Building structural & height support: Single narrative along with other low-rise structures could be economically clad with mild weight or with heavy cladding systems, as thick stone or masonry walls can be simply stacked, transferring dead load to foundations & cement slab. On the other hand, multi-story buildings must incorporate a stronger framing system if hefty cladding systems are being contemplated. Honeycomb-backed cladding systems typically weigh approximately 6 lbs. /sf. And using a high flexural strength, setup for many jobs will only need 16-gauge metal studs at 16” on-center. This may result in significant savings in structural framing price when compared with dimension rock, which may weigh 40+ lbs/sf.

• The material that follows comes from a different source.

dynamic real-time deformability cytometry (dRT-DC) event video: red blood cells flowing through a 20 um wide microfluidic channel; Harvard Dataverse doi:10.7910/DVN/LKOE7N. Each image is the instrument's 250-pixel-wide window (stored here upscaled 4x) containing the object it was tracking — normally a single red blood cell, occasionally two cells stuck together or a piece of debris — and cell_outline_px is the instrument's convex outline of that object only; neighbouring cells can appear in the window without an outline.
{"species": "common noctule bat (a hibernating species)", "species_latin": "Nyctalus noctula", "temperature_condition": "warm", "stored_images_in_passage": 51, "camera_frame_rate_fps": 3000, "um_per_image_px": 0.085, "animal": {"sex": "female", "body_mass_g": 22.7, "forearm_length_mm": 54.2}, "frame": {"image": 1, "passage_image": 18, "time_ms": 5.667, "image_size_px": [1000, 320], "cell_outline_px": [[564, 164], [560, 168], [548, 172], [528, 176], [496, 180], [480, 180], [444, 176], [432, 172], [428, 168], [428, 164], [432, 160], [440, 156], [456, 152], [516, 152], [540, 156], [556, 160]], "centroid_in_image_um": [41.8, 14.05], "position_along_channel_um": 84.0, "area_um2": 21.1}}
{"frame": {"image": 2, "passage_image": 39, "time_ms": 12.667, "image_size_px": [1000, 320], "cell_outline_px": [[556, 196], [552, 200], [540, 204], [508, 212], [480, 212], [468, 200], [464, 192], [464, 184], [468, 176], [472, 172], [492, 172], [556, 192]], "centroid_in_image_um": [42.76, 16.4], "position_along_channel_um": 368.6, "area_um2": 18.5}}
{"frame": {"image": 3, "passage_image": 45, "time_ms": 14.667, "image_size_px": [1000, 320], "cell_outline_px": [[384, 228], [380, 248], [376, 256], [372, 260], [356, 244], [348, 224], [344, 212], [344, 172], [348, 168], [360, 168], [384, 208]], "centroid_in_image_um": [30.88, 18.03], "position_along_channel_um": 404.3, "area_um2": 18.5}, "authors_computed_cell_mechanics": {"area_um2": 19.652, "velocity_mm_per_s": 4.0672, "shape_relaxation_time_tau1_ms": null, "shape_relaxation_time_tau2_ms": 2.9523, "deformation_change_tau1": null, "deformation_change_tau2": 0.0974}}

Climate zone & performance: Different areas around the country have distinct climate patterns and consequently, different thermal insulation requirements. Additionally, several cities, states and counties have embraced green and/or sustainable building codes, some of which include constant insulation (ci) requirements. While stone on honeycomb cladding systems do not have a substantial thermal insulation value, they may be designed along with a wide selection of insulation systems, such as commercially available continuous insulation alternatives that meet the most stringent thermal efficiency code demands.

Sustainability: lots of institutional buildings have been designed to meet LEED certificate or other sustainable design & construction standards. This is a complex subject that cannot be addressed briefly and frequently involves specialized advisers for any given project. There are lots of thermal efficiency and sustainability parameters, so here we focus exclusively on LEED points: Several lightweight rock cladding systems may contribute points to the following credits: Materials and Resources Credit Building Product Disclosure and Optimization - Sourcing of Raw Materials (recycled content standards of the charge ); Materials and Resources Credit Building Product Disclosure and Optimization - Material Ingredients (Health Product Declaration standards of this credit).

Code compliance (fire spread): Code compliance to satisfy NFPA 285 is required for certain projects and might also be wanted on projects without such a requirement. Some lightweight rock cladding systems and a number of other alternative cladding systems have fulfilled the necessary requirements for acceptance of the important test.